Students may focus their research primarily on normal any period of development (early/late childhood, adolescence, adulthood) or aging. Research questions may examine behavioral, neural, and/or genetic mechanisms underlying normal or disordered cognition and/or emotion. Regardless of their particular research focus, all students choosing this concentration gain a firm grounding in basic theories and methods of experimental psychology and in their application to investigating the brain bases of behavior.

Students also gain a broad background in neuroscience in order to participate in interdisciplinary research and to appreciate how neuroscience at all levels contributes to, and benefits from, research on cognition. Students leave the program well-prepared to assume positions as academic researchers and teachers in medical and applied settings, or if they elect to take courses in our public policy concentration, to serve as policy analysts and applied researchers in various organizations.

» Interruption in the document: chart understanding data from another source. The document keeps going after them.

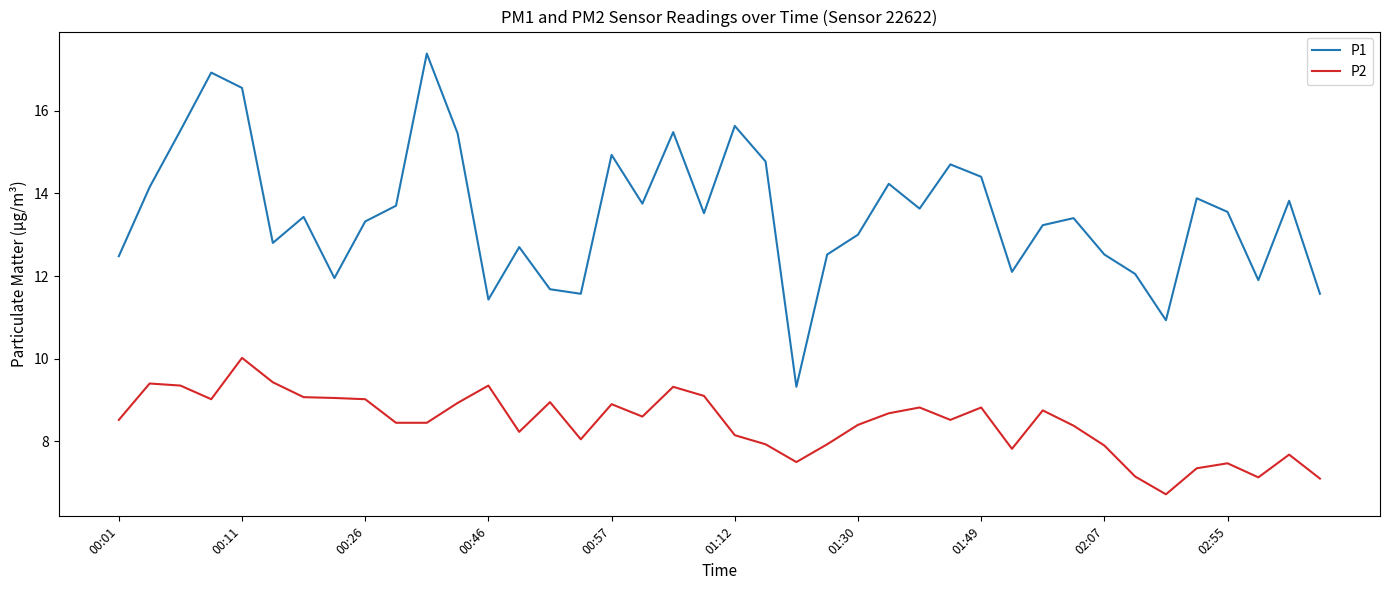

Which series has the widest spread of values?

P1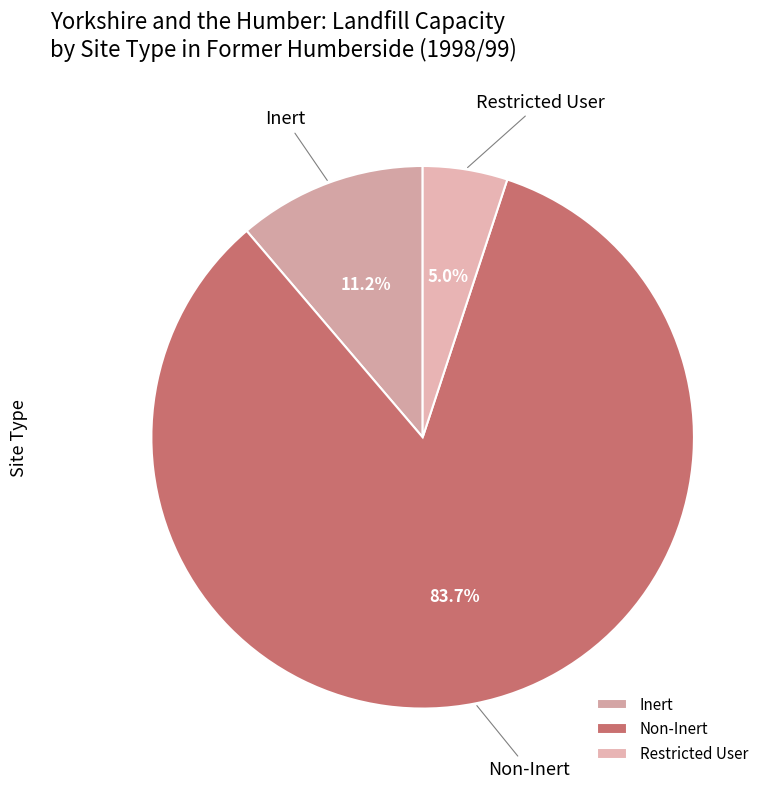

Which slice is the smallest?

Restricted User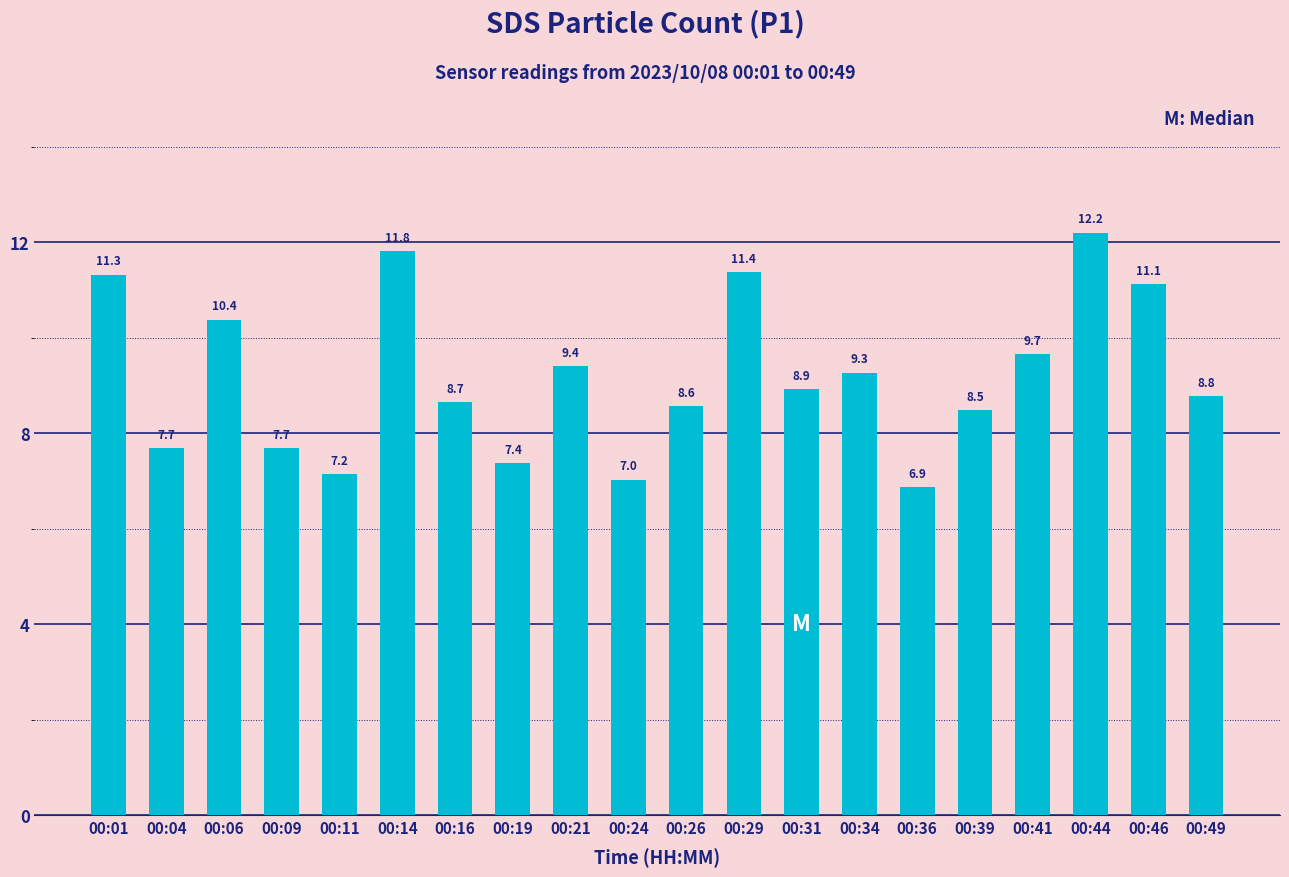

At which category does the chart reach its peak across all series?

00:44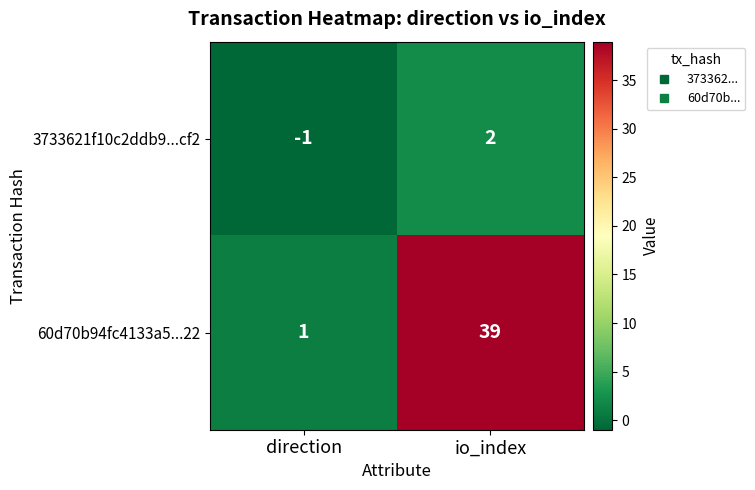

What is the difference between the 60d70b94fc4133a5...22 values at io_index and direction?

38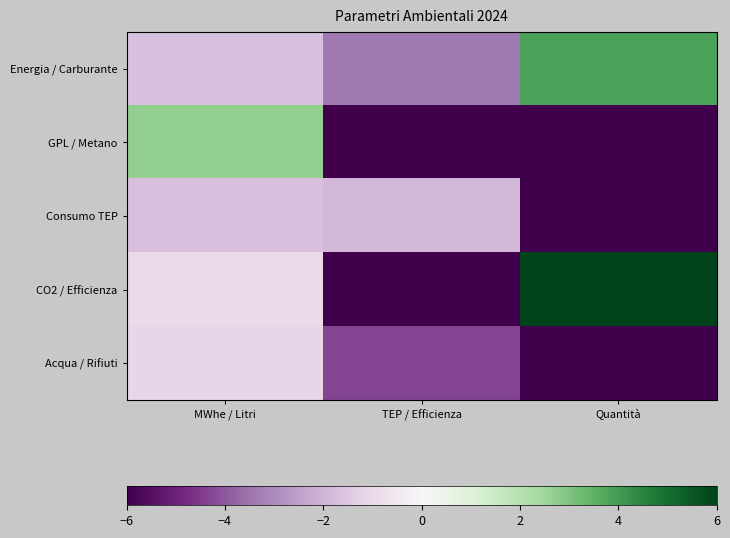

Rank the series by their maximum value, from highest to lowest.

CO2 / Efficienza, Energia / Carburante, GPL / Metano, Acqua / Rifiuti, Consumo TEP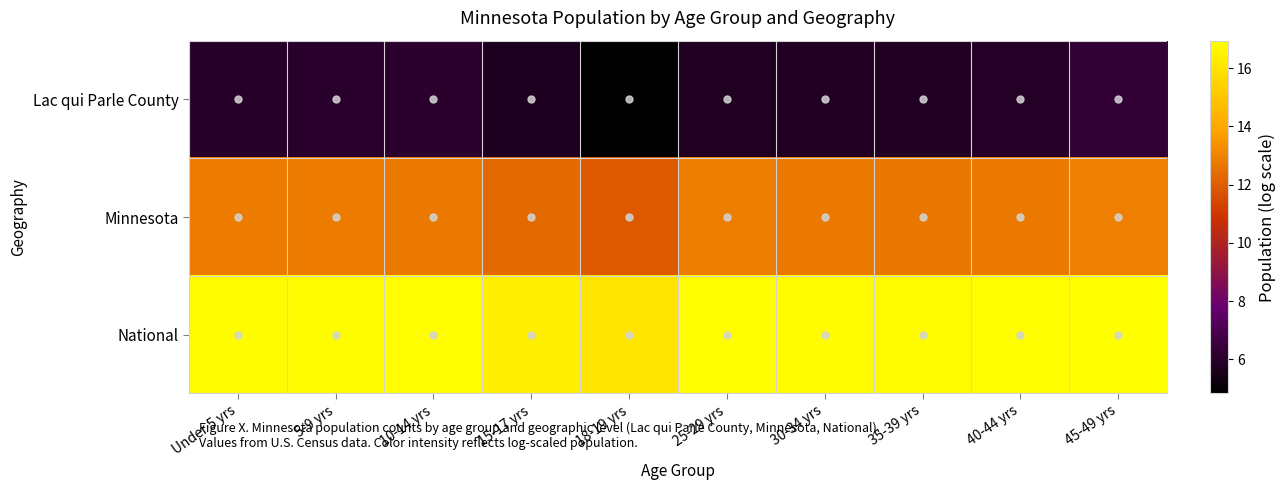

What is the total value across all series at 30-34 yrs?

35.3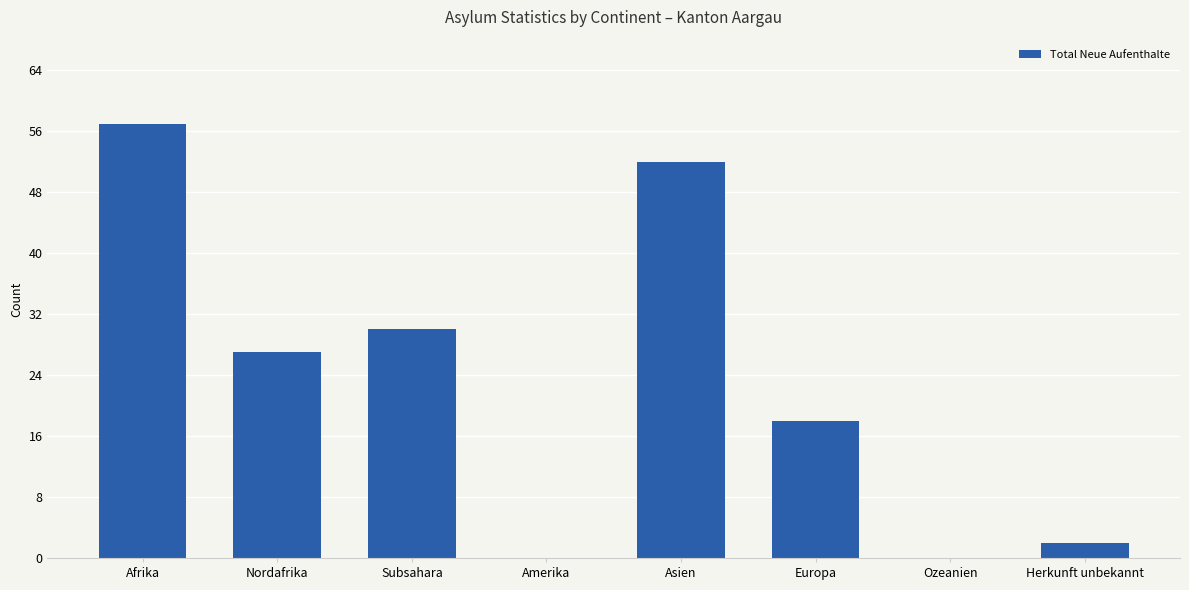

Which category has the highest value across all series?

Afrika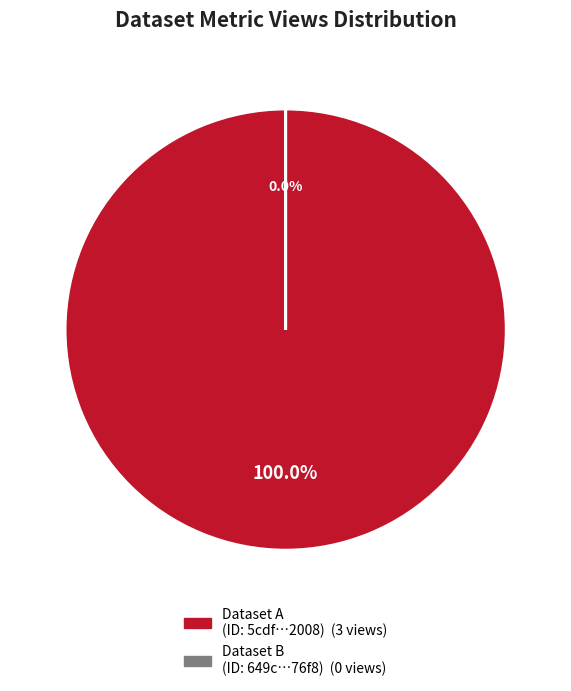

Is it true that 5cdf591f454ae30522882008 is 91% of the pie?

False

To foster a broad background in neuroscience and to strengthen graduate student ties across disciplines, during their first year, in addition to Psychology courses, Lifespan Cognitive Neuroscience students take the Neuroscience Core course which is also taken by the Interdisciplinary Program in Neuroscience (IPN) students. In addition, graduate students in Linguistics and in the IPN often take Psychology’s graduate core seminars in Cognition (PSYC-511) and in Cognitive Neuroscience (PSYC-512).

COURSES REQUIRED FOR BOTH CONCENTRATIONS

  • PSYC-501: LIFESPAN DEVELOPMENT: BRAIN AND COGNITION (3 credits)
  • PSYC-502: HUMAN DEVELOPMENT IN CONTEXT (3 credits)
  • PSYC-505: GRADUATE TUTORIAL IN TEACHING (3 credits)

PSYCHOLOGY COURSES REQUIRED FOR THE LIFESPAN COGNITIVE NEUROSCIENCE CONCENTRATION

  • PSYC-511: SEMINAR IN COGNITION (3 credits)
  • PSYC-512: SEMINAR IN COGNITIVE NEUROSCIENCE (3 credits)

PSYCHOLOGY COURSES REQUIRED FOR THE HUMAN DEVELOPMENT AND PUBLIC POLICY CONCENTRATION

  • PSYC-365: SCIENCE, CHILDREN, AND POLITICS (3 credits)

ADDITIONAL PSYCHOLOGY COURSES AVAILABLE TO BOTH CONCENTRATIONS.

  • PSYC-520: APPLIED MULTIVARIATE ANALYSIS (3 credits)
  • PSYC-901: GRADUATE TUTORIAL: PSYCHOLOGY (3 credits )
  • PSYC-999: THESIS RESEARCH: PSYCHOLOGY (0 credits)
  • Application Form
  • Non-refundable Application Fee
  • Statement of Purpose
  • Resume/CV
  • Official Transcript (all prior institutions)
  • Official Recommendations (3)
  • GRE Score
  • TOEFL: A minimum score of 550 (paper-based test) or 80 (iBT test) on the Test of English as a Foreign Language (TOEFL).  Georgetown University's reporting code is 5244. 
  • IELTS: A minimum score of 7.0 from the International English Language Testing System.